DATA TO EXAMINE:

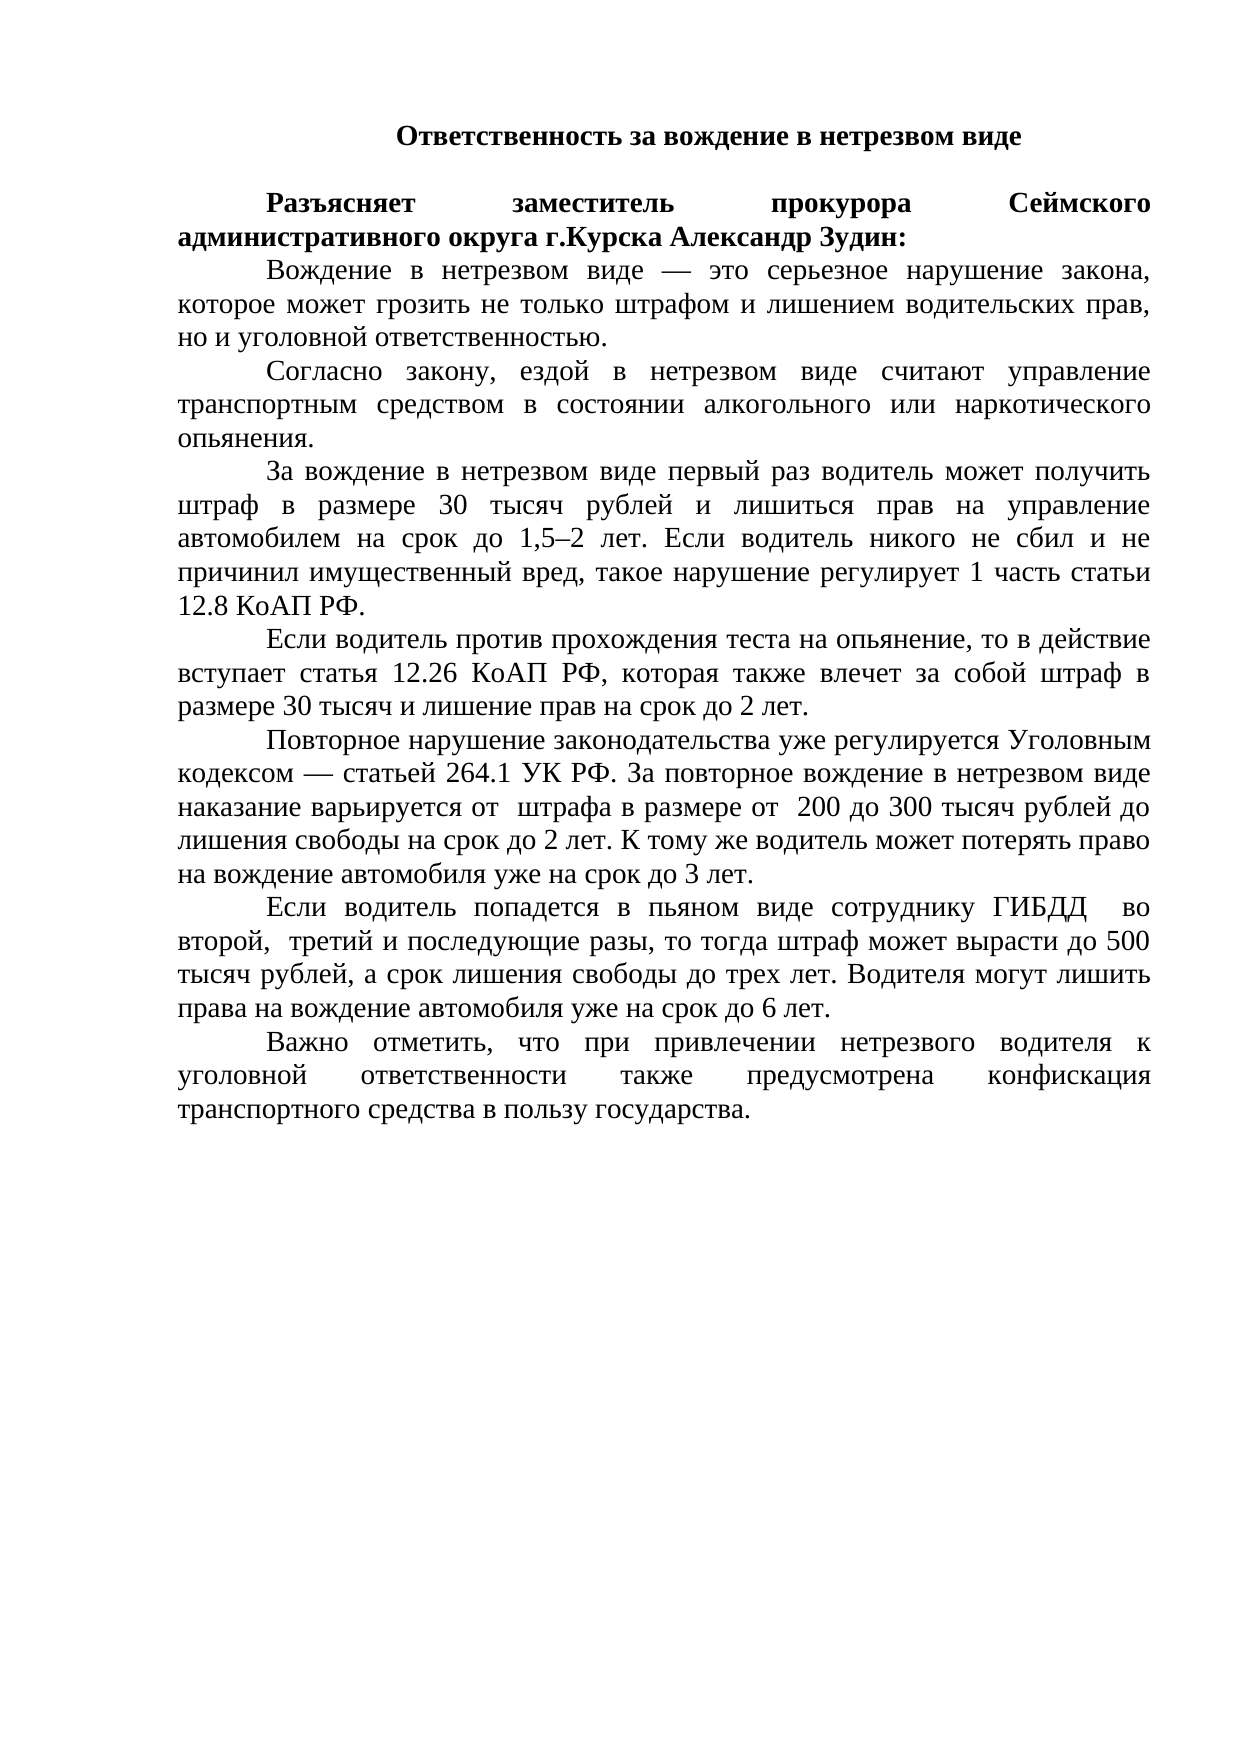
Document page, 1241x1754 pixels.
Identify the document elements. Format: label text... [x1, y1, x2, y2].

text Повторное нарушение законодательства уже регулируется Уголовным кодексом — статьей 264.1 УК РФ. За повторное вождение в нетрезвом виде наказание варьируется от штрафа в размере от 200 до 300 тысяч рублей до лишения свободы на срок до 2 лет. К тому же водитель может потерять право на вождение автомобиля уже на срок до 3 лет. [177, 722, 1152, 889]
text Важно отметить, что при привлечении нетрезвого водителя к уголовной ответственности также предусмотрена конфискация транспортного средства в пользу государства. [177, 1024, 1152, 1124]
text Если водитель попадется в пьяном виде сотруднику ГИБДД во второй, третий и последующие разы, то тогда штраф может вырасти до 500 тысяч рублей, а срок лишения свободы до трех лет. Водителя могут лишить права на вождение автомобиля уже на срок до 6 лет. [177, 889, 1152, 1024]
text Вождение в нетрезвом виде — это серьезное нарушение закона, которое может грозить не только штрафом и лишением водительских прав, но и уголовной ответственностью. [177, 252, 1152, 353]
text Согласно закону, ездой в нетрезвом виде считают управление транспортным средством в состоянии алкогольного или наркотического опьянения. [177, 353, 1152, 453]
text За вождение в нетрезвом виде первый раз водитель может получить штраф в размере 30 тысяч рублей и лишиться прав на управление автомобилем на срок до 1,5–2 лет. Если водитель никого не сбил и не причинил имущественный вред, такое нарушение регулирует 1 часть статьи 12.8 КоАП РФ. [177, 453, 1152, 621]
text Ответственность за вождение в нетрезвом виде [177, 118, 1152, 152]
text Если водитель против прохождения теста на опьянение, то в действие вступает статья 12.26 КоАП РФ, которая также влечет за собой штраф в размере 30 тысяч и лишение прав на срок до 2 лет. [177, 621, 1152, 722]
text Разъясняет заместитель прокурора Сеймского административного округа г.Курска Александр Зудин: [177, 185, 1152, 252]
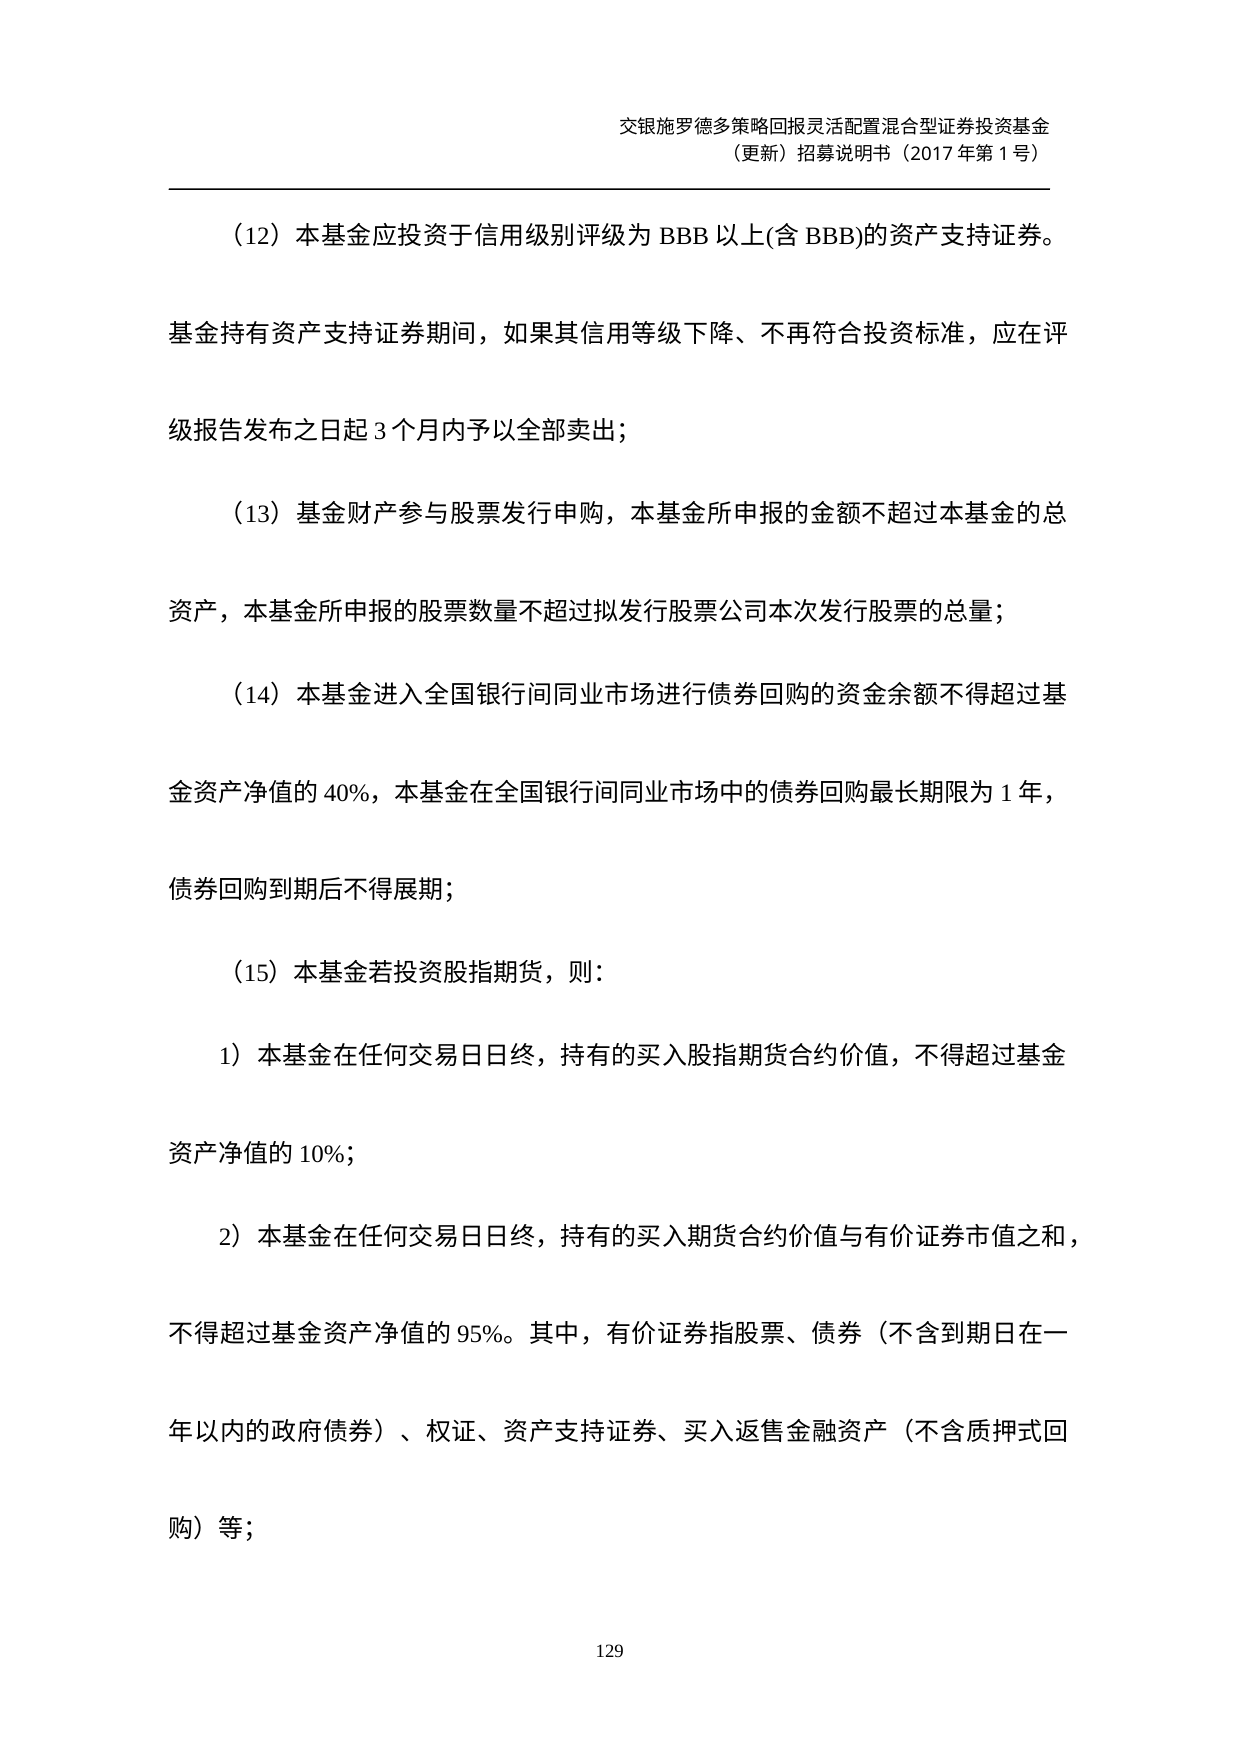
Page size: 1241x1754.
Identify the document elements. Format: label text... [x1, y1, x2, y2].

text （14）本基金进入全国银行间同业市场进行债券回购的资金余额不得超过基金资产净值的40%，本基金在全国银行间同业市场中的债券回购最长期限为1 年，债券回购到期后不得展期； [169, 660, 1068, 920]
text （15）本基金若投资股指期货，则： [169, 938, 1068, 1003]
text 1）本基金在任何交易日日终，持有的买入股指期货合约价值，不得超过基金资产净值的10%； [169, 1021, 1068, 1184]
text 2）本基金在任何交易日日终，持有的买入期货合约价值与有价证券市值之和，不得超过基金资产净值的95%。其中，有价证券指股票、债券（不含到期日在一年以内的政府债券）、权证、资产支持证券、买入返售金融资产（不含质押式回购）等； [169, 1202, 1068, 1559]
text （13）基金财产参与股票发行申购，本基金所申报的金额不超过本基金的总资产，本基金所申报的股票数量不超过拟发行股票公司本次发行股票的总量； [169, 479, 1068, 642]
text （12）本基金应投资于信用级别评级为BBB以上(含BBB)的资产支持证券。基金持有资产支持证券期间，如果其信用等级下降、不再符合投资标准，应在评级报告发布之日起3个月内予以全部卖出； [169, 201, 1068, 461]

TASK TO CARRY OUT:
Leaving every picture out, output the data exactly as it stands.

ANSWER AREA:
Document page, 1241x1754 pixels.
Identify the document elements. Format: label text... [x1, y1, x2, y2].

text Повторное нарушение законодательства уже регулируется Уголовным кодексом — статьей 264.1 УК РФ. За повторное вождение в нетрезвом виде наказание варьируется от штрафа в размере от 200 до 300 тысяч рублей до лишения свободы на срок до 2 лет. К тому же водитель может потерять право на вождение автомобиля уже на срок до 3 лет. [177, 722, 1152, 889]
text Важно отметить, что при привлечении нетрезвого водителя к уголовной ответственности также предусмотрена конфискация транспортного средства в пользу государства. [177, 1024, 1152, 1124]
text Если водитель попадется в пьяном виде сотруднику ГИБДД во второй, третий и последующие разы, то тогда штраф может вырасти до 500 тысяч рублей, а срок лишения свободы до трех лет. Водителя могут лишить права на вождение автомобиля уже на срок до 6 лет. [177, 889, 1152, 1024]
text Вождение в нетрезвом виде — это серьезное нарушение закона, которое может грозить не только штрафом и лишением водительских прав, но и уголовной ответственностью. [177, 252, 1152, 353]
text Согласно закону, ездой в нетрезвом виде считают управление транспортным средством в состоянии алкогольного или наркотического опьянения. [177, 353, 1152, 453]
text За вождение в нетрезвом виде первый раз водитель может получить штраф в размере 30 тысяч рублей и лишиться прав на управление автомобилем на срок до 1,5–2 лет. Если водитель никого не сбил и не причинил имущественный вред, такое нарушение регулирует 1 часть статьи 12.8 КоАП РФ. [177, 453, 1152, 621]
text Ответственность за вождение в нетрезвом виде [177, 118, 1152, 152]
text Если водитель против прохождения теста на опьянение, то в действие вступает статья 12.26 КоАП РФ, которая также влечет за собой штраф в размере 30 тысяч и лишение прав на срок до 2 лет. [177, 621, 1152, 722]
text Разъясняет заместитель прокурора Сеймского административного округа г.Курска Александр Зудин: [177, 185, 1152, 252]
Page size: 1241x1754.
Identify the document elements. Format: label text... [x1, y1, x2, y2].

text （14）本基金进入全国银行间同业市场进行债券回购的资金余额不得超过基金资产净值的40%，本基金在全国银行间同业市场中的债券回购最长期限为1 年，债券回购到期后不得展期； [169, 660, 1068, 920]
text （15）本基金若投资股指期货，则： [169, 938, 1068, 1003]
text 1）本基金在任何交易日日终，持有的买入股指期货合约价值，不得超过基金资产净值的10%； [169, 1021, 1068, 1184]
text 2）本基金在任何交易日日终，持有的买入期货合约价值与有价证券市值之和，不得超过基金资产净值的95%。其中，有价证券指股票、债券（不含到期日在一年以内的政府债券）、权证、资产支持证券、买入返售金融资产（不含质押式回购）等； [169, 1202, 1068, 1559]
text （13）基金财产参与股票发行申购，本基金所申报的金额不超过本基金的总资产，本基金所申报的股票数量不超过拟发行股票公司本次发行股票的总量； [169, 479, 1068, 642]
text （12）本基金应投资于信用级别评级为BBB以上(含BBB)的资产支持证券。基金持有资产支持证券期间，如果其信用等级下降、不再符合投资标准，应在评级报告发布之日起3个月内予以全部卖出； [169, 201, 1068, 461]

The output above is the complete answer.